It had been the summer of doom and gloom for college football fans. First the transfer portal was going to kill off the sport. Then NIL. And then, most certainly, super-conferences. Rip up your season tickets, Virginia Tech fans. Skip Homecoming, Iowa State fans. Because if your team is not in the Big Ten or SEC by 2024, it might as well close up shop.

But then, lo and behold, on the Friday before the unofficial last weekend of summer, the 11 university presidents who oversee the College Football Playoff went and threw the 99 FBS programs not in or headed to those two conferences a big fat life preserver.

It took a long, winding and frankly bizarre process to get there, but a 12-team College Football Playoff is officially coming, possibly as soon as 2024, but no later than 2026. And the news couldn’t come at a better time for conferences like the Big 12, Pac-12 and ACC — the latter two run by commissioners who inexplicably voted against it last winter.

After the commissioners failed to reach an agreement following eight months of meetings, the exasperated presidents effectively said, “Thanks, we’ll handle it from here.” Multiple sources told The Athletic that a small subset of presidents, led by Mississippi State’s Mark Keenum and West Virginia’s Gordon Gee, had been holding informal discussions for several months.

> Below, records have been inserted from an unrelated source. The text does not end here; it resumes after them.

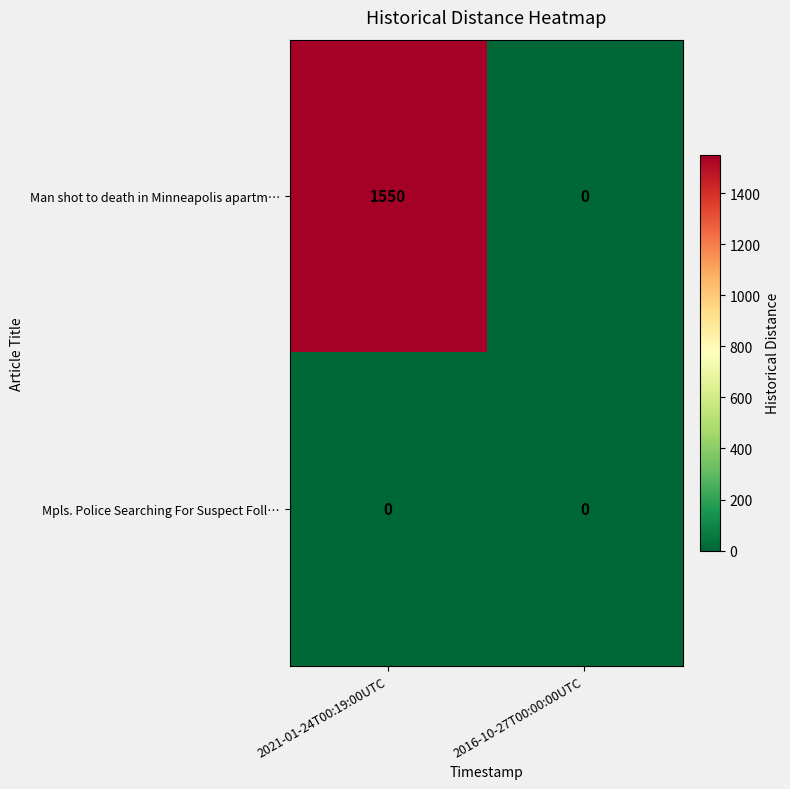

What is the greatest value displayed?

1550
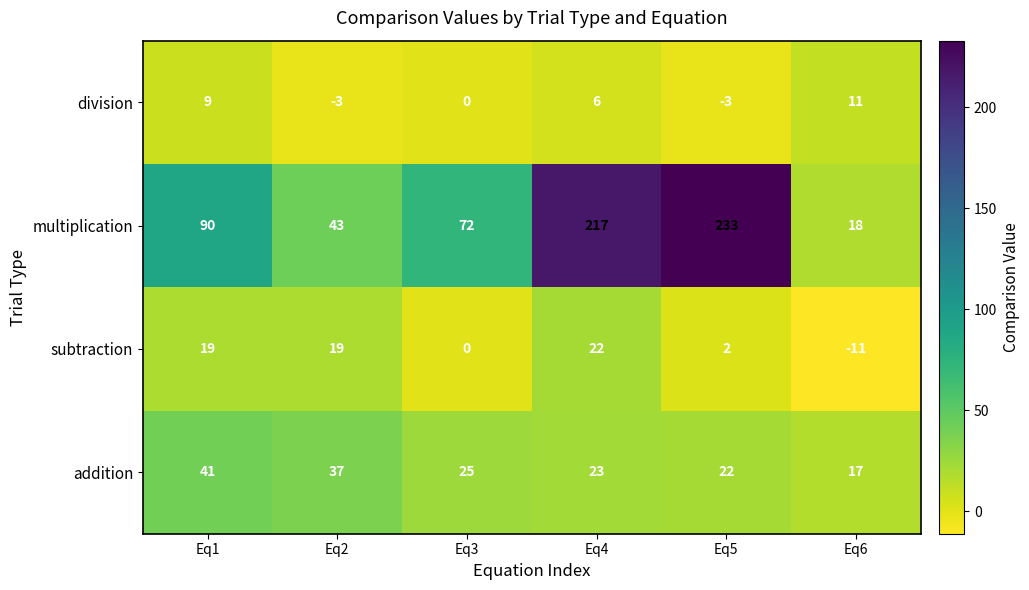

Is it true that subtraction equals 23 at Eq3?

False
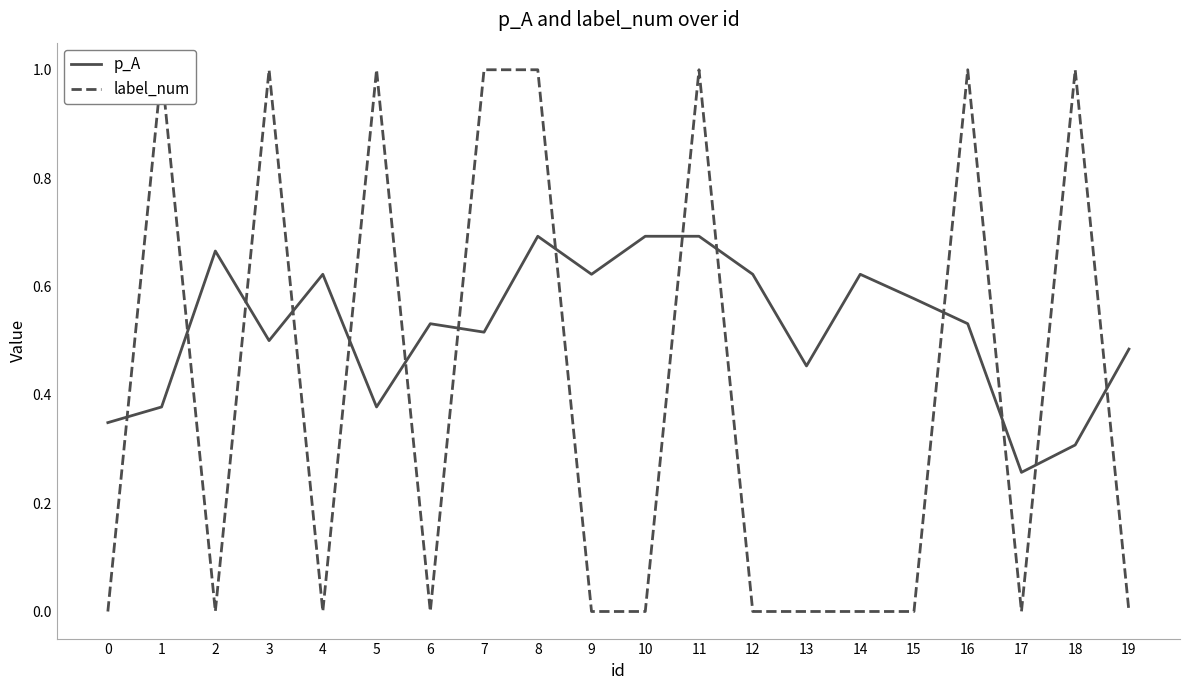

What is the sum of the p_A values at 7 and 1?

0.9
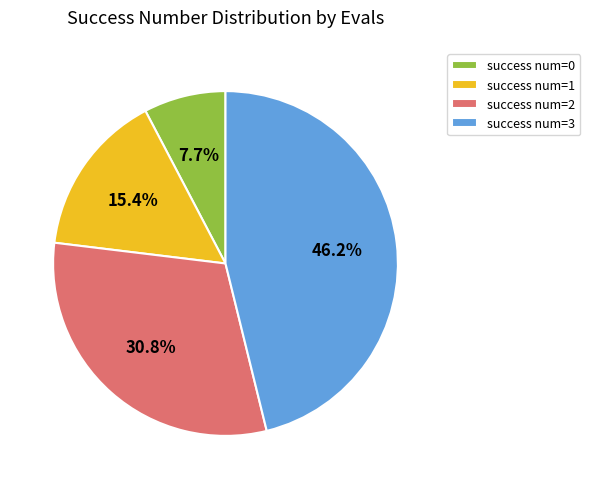

Do success num=2 and success num=3 together represent more than half of the pie?

Yes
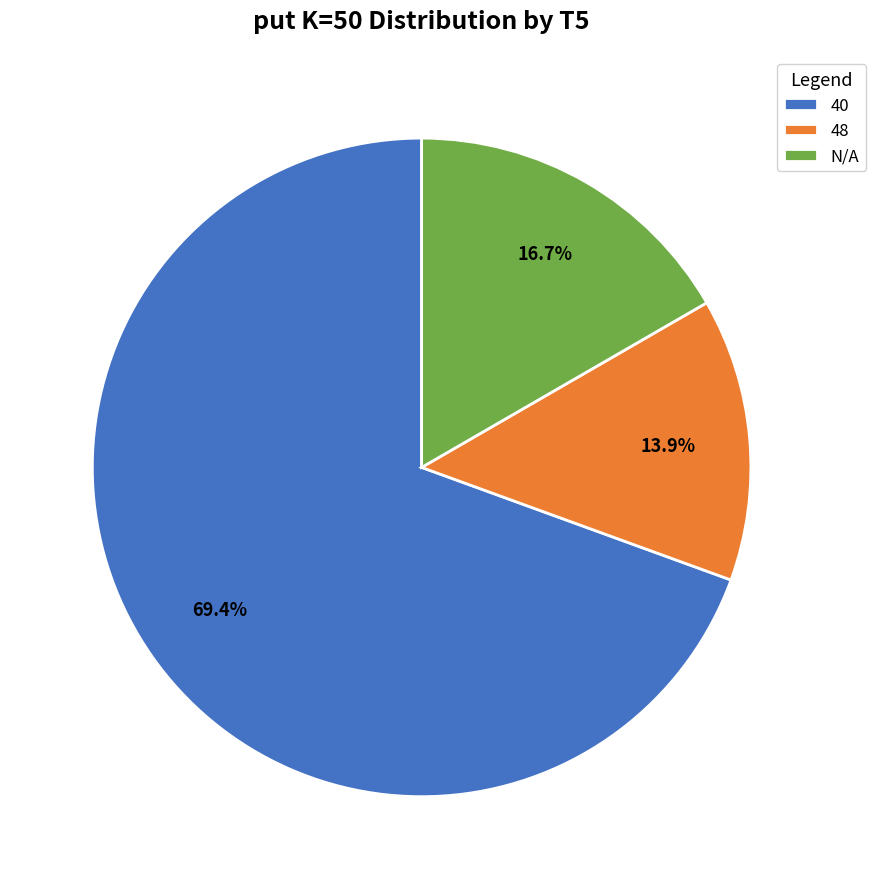

What percentage is the 40 slice, to the nearest percent?

69%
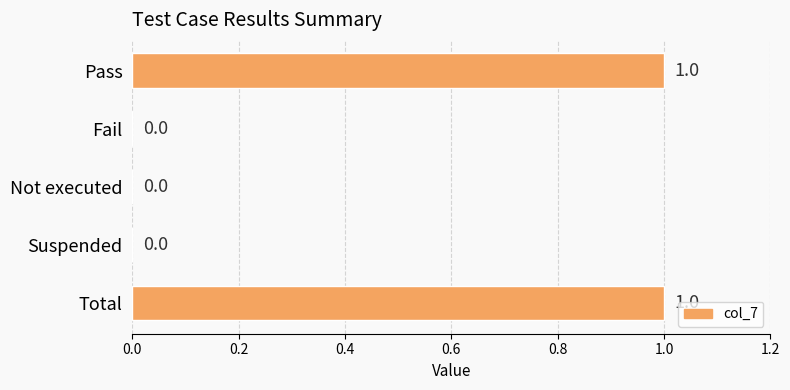

True or false: the data shows 1 at Total.

True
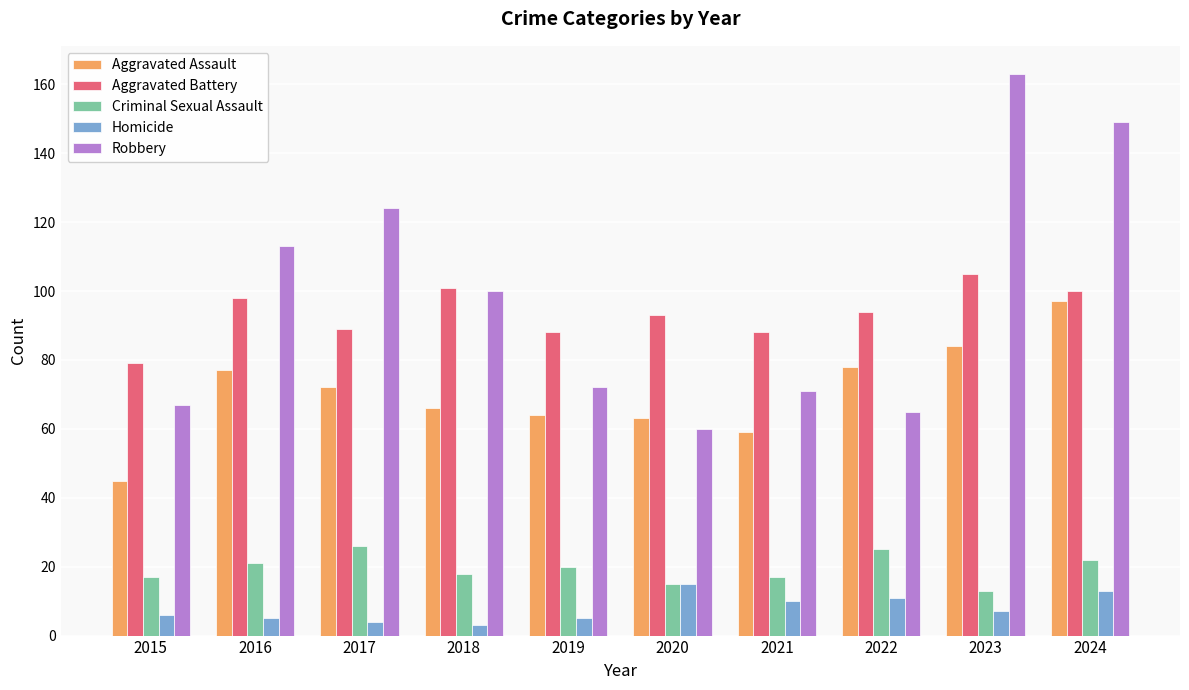

Count the number of categories in the chart.

10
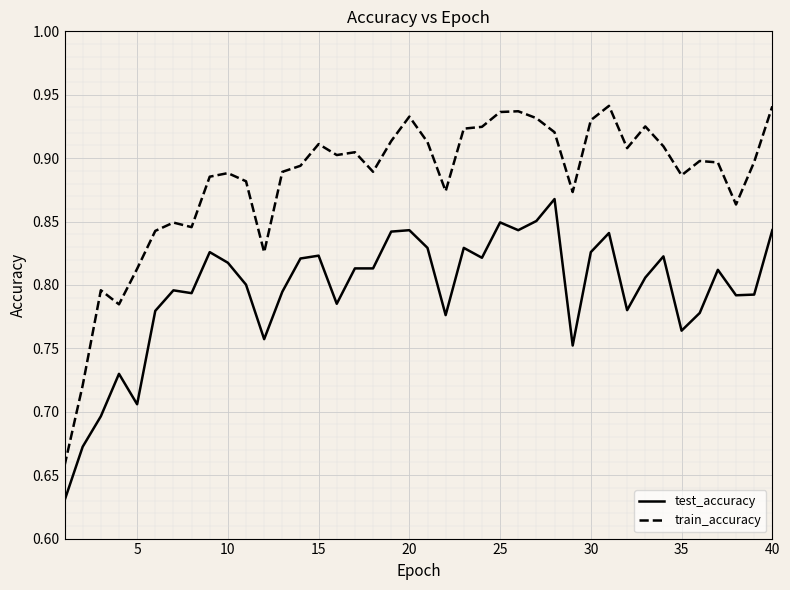

Rank the series by their average value, from lowest to highest.

test_accuracy, train_accuracy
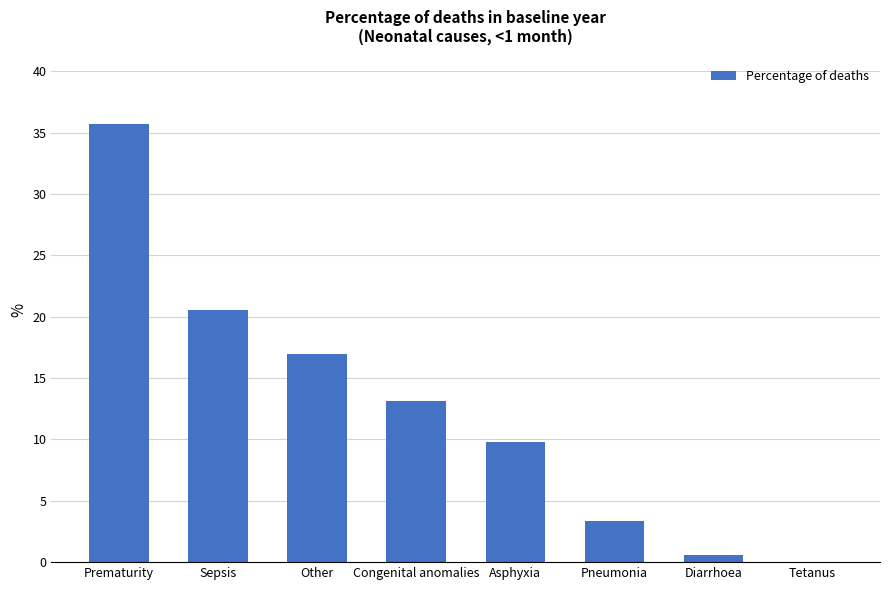

What is the ratio of the value at Diarrhoea to the value at Pneumonia?

0.2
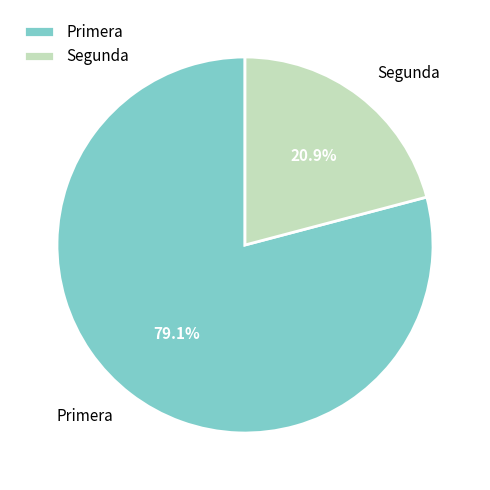

To the nearest percent, what portion does Primera represent?

79%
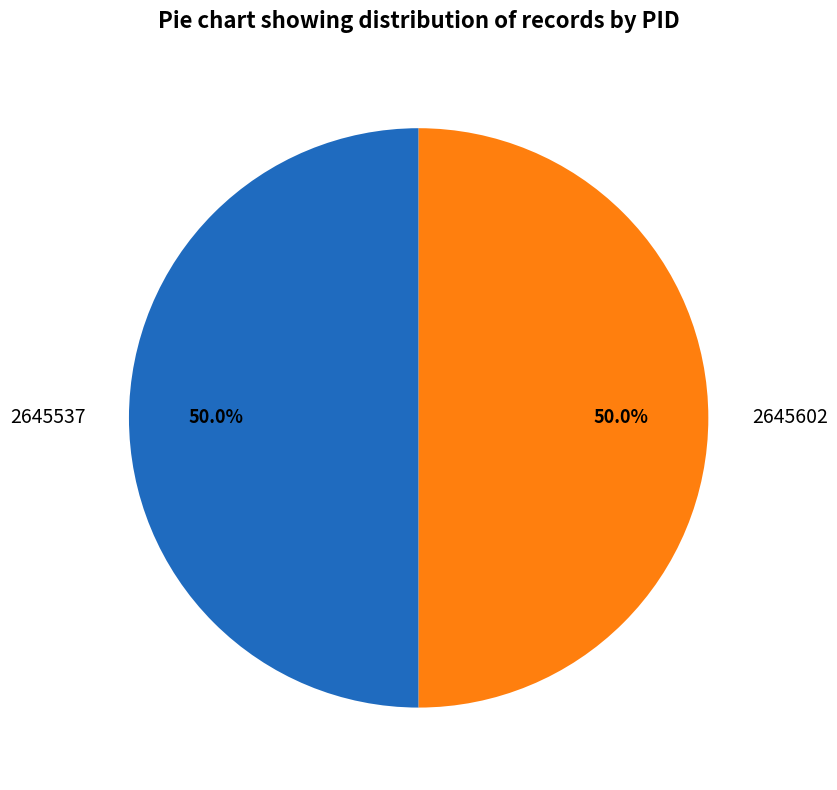

The 2645537 slice represents 11% of the pie. True or false?

False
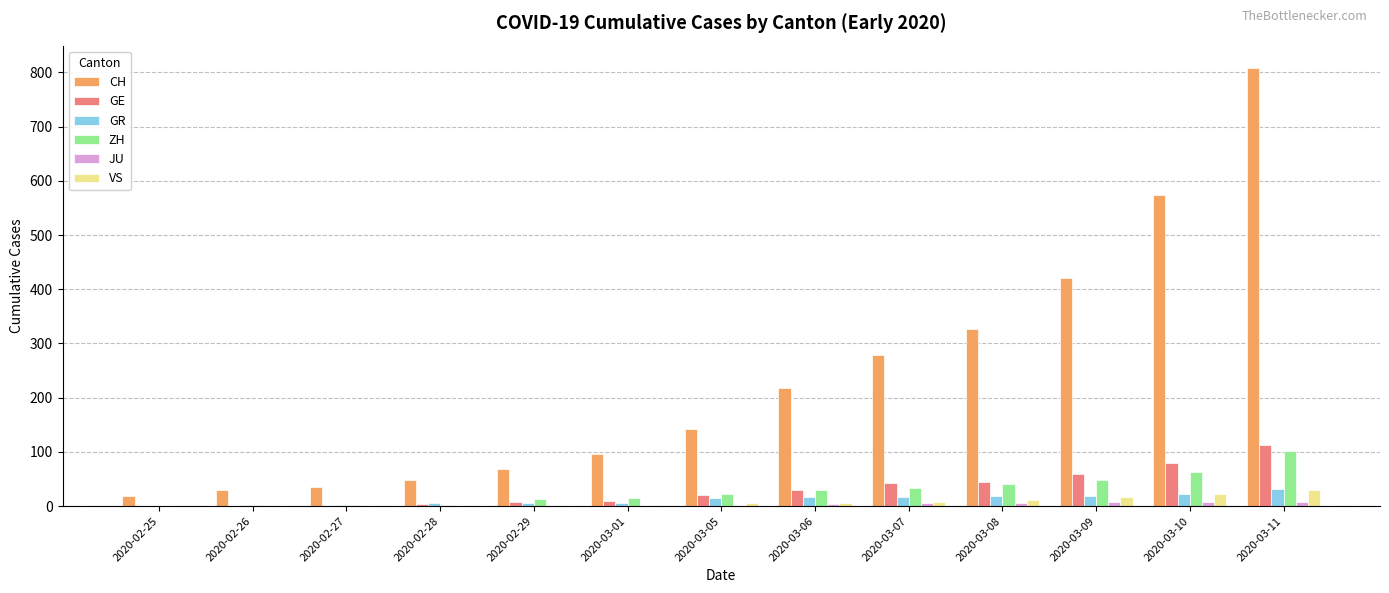

At which label is ZH closest to 50?

2020-03-09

The model they approved Friday was virtually unchanged from a working group’s initial proposal in June 2021. The six highest-ranked conference champions and six highest-ranked at-large teams will still get invited.

You read that right. SIX conferences are guaranteed access to the Big Dance. Not two.

Every current Power 5 league plus at least one Group of 5 conference will remain nationally relevant right up through the last week of the regular season, regardless of how many billions less they might make than the Big Ten or SEC.

“It’s clear that there is a ‘P2,’ and I’ve used that term before and the media is starting to use it, too,” AAC commissioner Mike Aresco said Friday. “I think with that kind of consolidation, everyone is realizing that it is important to have (CFP) access.”